Wednesday 17 November 2010

Johnstone


The octagonal-shaped kirks we saw in nearby Lochwinnoch may have been influenced by this one recently (c.1790) built 6-7 miles away in the mushrooming new mill town of Johnstone. The kirk was first built as a 'chapel-of-ease' (stock term) within an area until 1865 still classed as within the old boundaries of Paisley Abbey Parish - although Johnstone was classified as a burgh from 1857.

To the rear of the church, sheltering behind trees, this obelisk memorial testifies to extended McDowall family influence (see previous entry: Lochwinnoch) - stretching to Glasgow and far beyond. John McDowall - 'Engineer' as detailed by the close-up of the inscription - began an engineering business in Dimity Street in 1823. In economic terms, Johnstone was by this point moving from a textile to an engineering base.



Below: on the boundary wall, an early 19th century wall plaque indicating a plot purchased for family 'use' - here by one John Stevenson,"Boardsmith" and his wife Agness Riddell, touchingly (though quite commonly)for their children who died in infancy.


Yards away, another (note the lair number) memorialising James Colville's wife, Margaret Erskine.



On the opposite wall (pictured below), an impressive memorial blending mostly Gothic with some Classical features. Beneath a carving of Christ is the motto 'God is our Refuge and our Strength.' It commemorates Robert Walker (d.1845), 'Joiner, Elderslie (an adjoining village), his wife Elizabeth Rowan, and their family.


Below: of these two stones set against a plinth-like ashlar frame, the inscription of that on the left-hand picture side is now obliterated. From records we know it memorialised the Rev. Alexander Telford, minister of the parish from 1807 to his death in 1840, aged 58. His wife's name, Helen Gray (d.1854) survives on the block beneath. The stone on the right with the still legible epitaph commemorates the Rev. William Gaff, minister for 20 years, and his wife Margaret Leggat. Dying suddenly aged 46, he left a "devoted and lamenting congregation"; and likewise it seems distraught wife, who died only 3 days later.

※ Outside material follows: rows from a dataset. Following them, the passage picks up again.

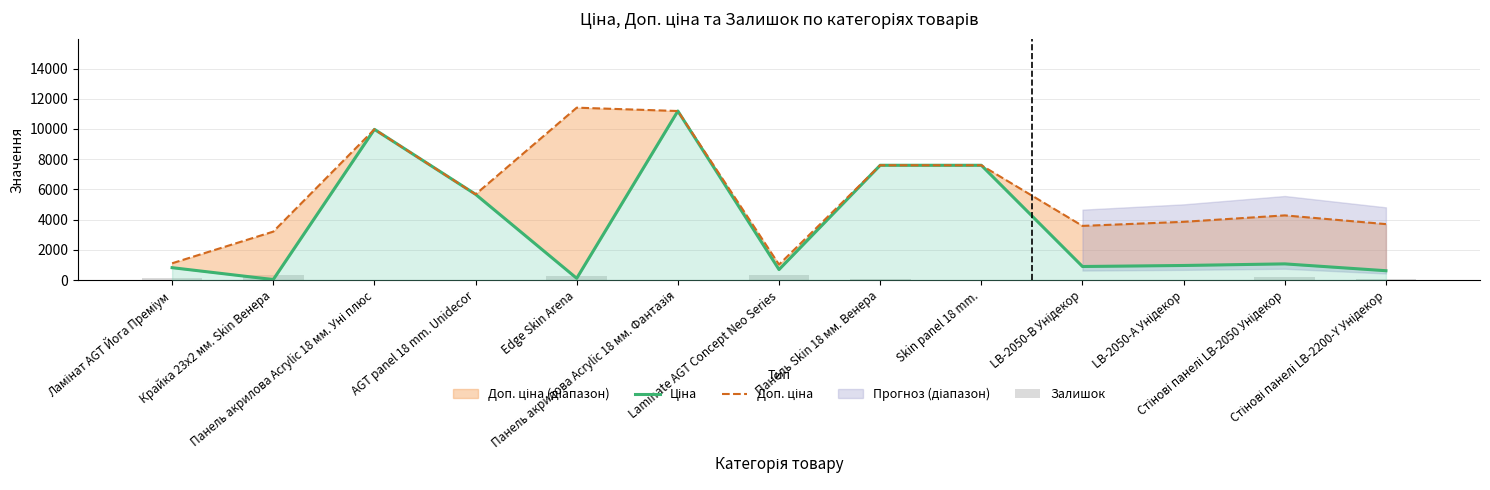

At which label is Залишок closest to 182?

Стінові панелі LB-2050 Унідекор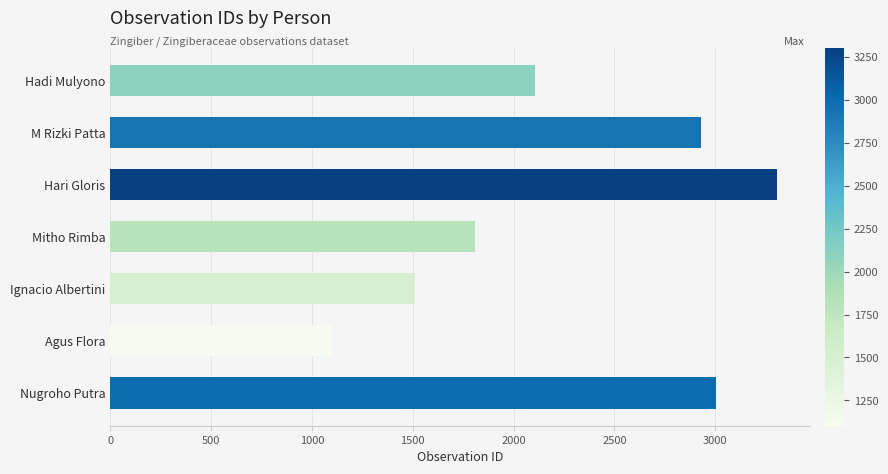

Which has a higher value, Nugroho Putra or Ignacio Albertini?

Nugroho Putra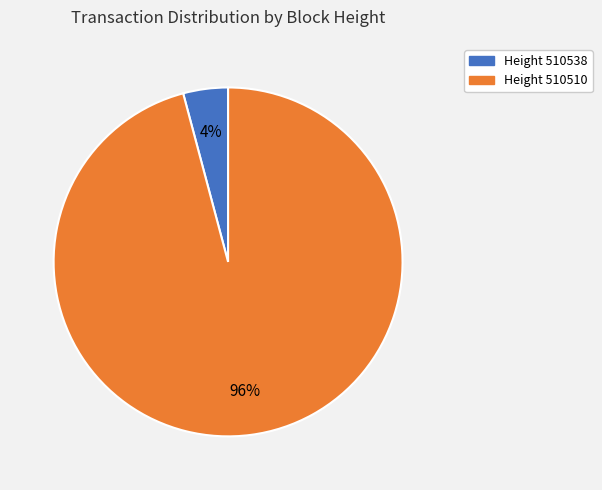

Which slice is the smallest?

Height 510538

Above, this unusual memorial has a marble plaque but is otherwise made of iron, quite ornate and topped by the ubiquitous funerary urn. Not inappropriately, it commemorates the engineer Hugh Donald (d.1867) - the family had begun operations in Johnstone back in 1815 - having been erected by his wife, Catherine Shearer.

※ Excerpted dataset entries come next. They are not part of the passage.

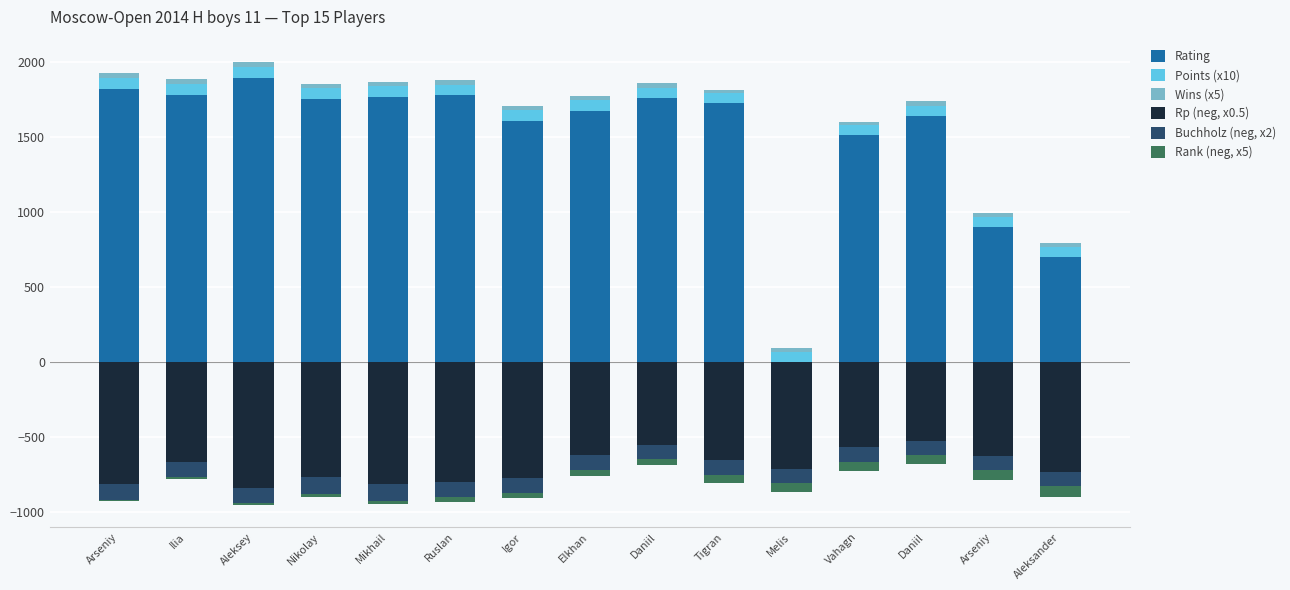

Reading right to left, transcribe all the data shown in this chart.

Rating: 700.0	900.0	1645.0	1515.0	0.0	1729.0	1762.0	1677.0	1611.0	1780.0	1770.0	1758.0	1894.0	1782.0	1822.0
Points (x10): 65.0	65.0	65.0	65.0	65.0	65.0	70.0	70.0	70.0	70.0	70.0	70.0	75.0	75.0	75.0
Wins (x5): 30.0	30.0	30.0	25.0	30.0	25.0	30.0	30.0	30.0	35.0	30.0	30.0	35.0	30.0	35.0
Rp (neg, x0.5): -737.0	-626.5	-526.5	-570.0	-713.5	-654.0	-552.5	-623.5	-773.5	-802.0	-817.5	-769.5	-840.0	-667.0	-818.0
Buchholz (neg, x2): -91.0	-92.0	-92.0	-95.0	-97.0	-102.0	-93.0	-97.0	-99.0	-103.0	-108.0	-112.0	-100.0	-103.0	-107.0
Rank (neg, x5): -75.0	-70.0	-65.0	-60.0	-55.0	-50.0	-45.0	-40.0	-35.0	-30.0	-25.0	-20.0	-15.0	-10.0	-5.0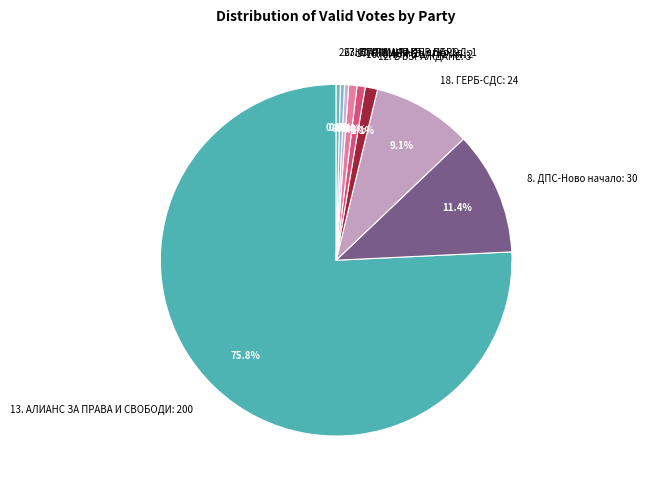

Which has a higher value, 18. ГЕРБ-СДС or 16. СИНЯ БЪЛГАРИЯ?

18. ГЕРБ-СДС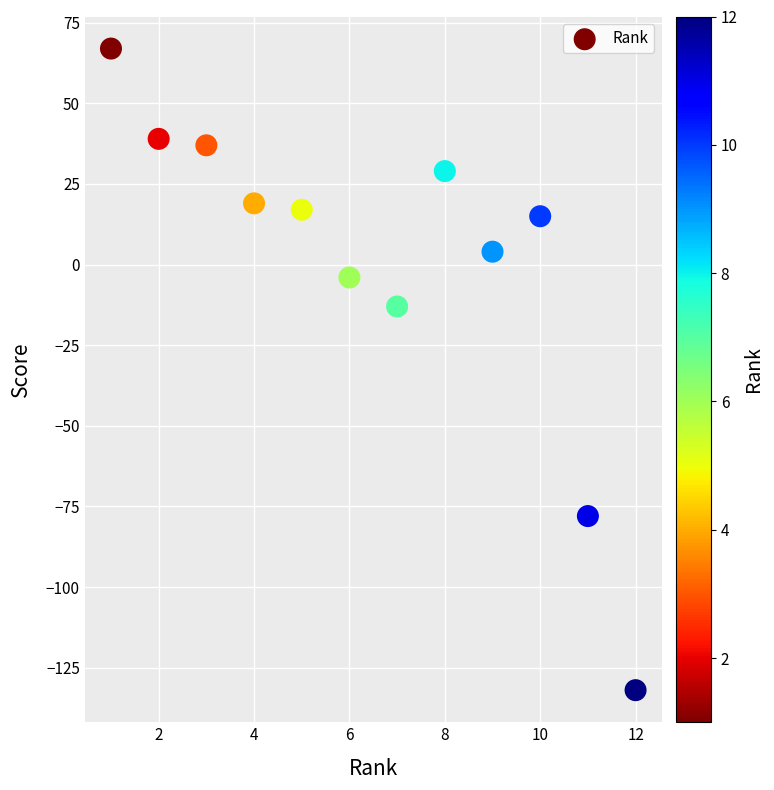

What is the range of Y values (max minus min)?

199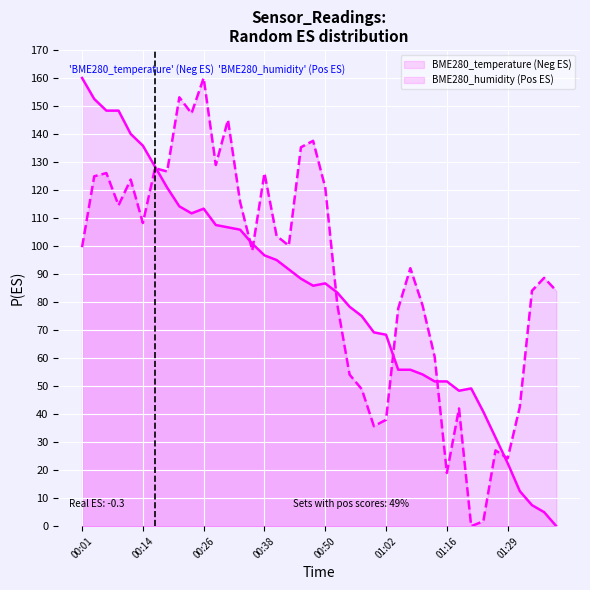

True or false: BME280_temperature has a value of 234.9 at 00:14.

False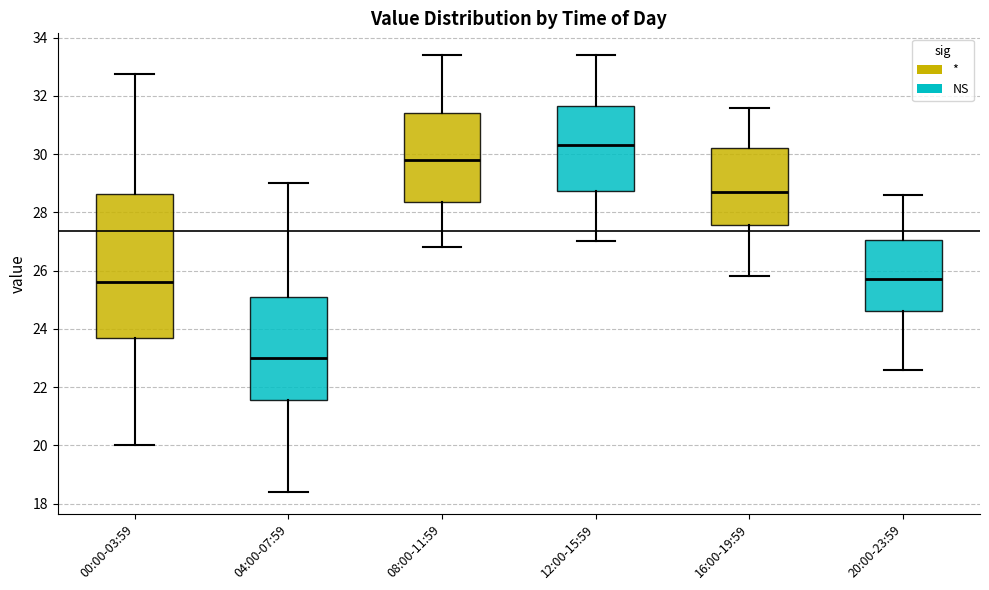

Reading left to right, transcribe this box plot: for each box, give where its median line is, the range the box spans, and where its two whiskers end, as read against the y-axis. The values are not printed on the chart, so give them approximately, as read against the axis.

00:00-03:59: median 25.6, box 23.8 to 28.6, whiskers 20.0 to 32.8
04:00-07:59: median 23.0, box 21.6 to 25.2, whiskers 18.4 to 29.0
08:00-11:59: median 29.8, box 28.4 to 31.4, whiskers 26.8 to 33.4
12:00-15:59: median 30.4, box 28.8 to 31.6, whiskers 27.0 to 33.4
16:00-19:59: median 28.8, box 27.6 to 30.2, whiskers 25.8 to 31.6
20:00-23:59: median 25.8, box 24.6 to 27.0, whiskers 22.6 to 28.6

Below: now laid flat, another Classical design records Mary Clement 'Wife of John MacNiel, Manager, Johnstone', who died in 183(?) aged 38.



Above, this Classically styled wall memorial, framed by Ionic pilasters below a quaintly decorated frieze, commemorates departed sons - each in turn (thirteen years apart) named Thomas and dying aged 3 (1844)  and 13 (1867) respectively - and, in time, their by-then elderly parents (David Jaffrey and Mary Mills).


None of the town's old Seceder kirks have survived. Typically here a Burgher church appeared in the new town before a parish one - several of its ministers are buried here in the parish graveyard. An Episcopal Church of 1874 stands nearby, built to serve mostly incoming workers from England and Ireland it is still in-use by local Anglicans.

Below: view of the Church across Ludovic Square.


For further reading on Johnstone - a place barely mentioned in the 19th century Statistical Accounts due to its late parish status - see:  Discover Johnstone, Moira Burgess (Renfrew District Council, 1992); Johnstone High Parish Church 1792-1992, Patricia M. Thomson (Johnstone, 1991); and for the graveyard the standard work Monumental Inscriptions (pre-1855) in Renfrewshire, Mitchell & Mitchell (Scottish Genealogy Society, 1969) 167-178. A local museum charting Johnstone's growth is housed within a nearby supermarket complex (at time of writing Morrisons); manned by volunteers it currently opens 3-4 days per week.



1 comment:

  1. Renfrewshire Family History Society have all the burial data and ALL monumental inscriptions for Johnstone churchyard, not just pre 1855.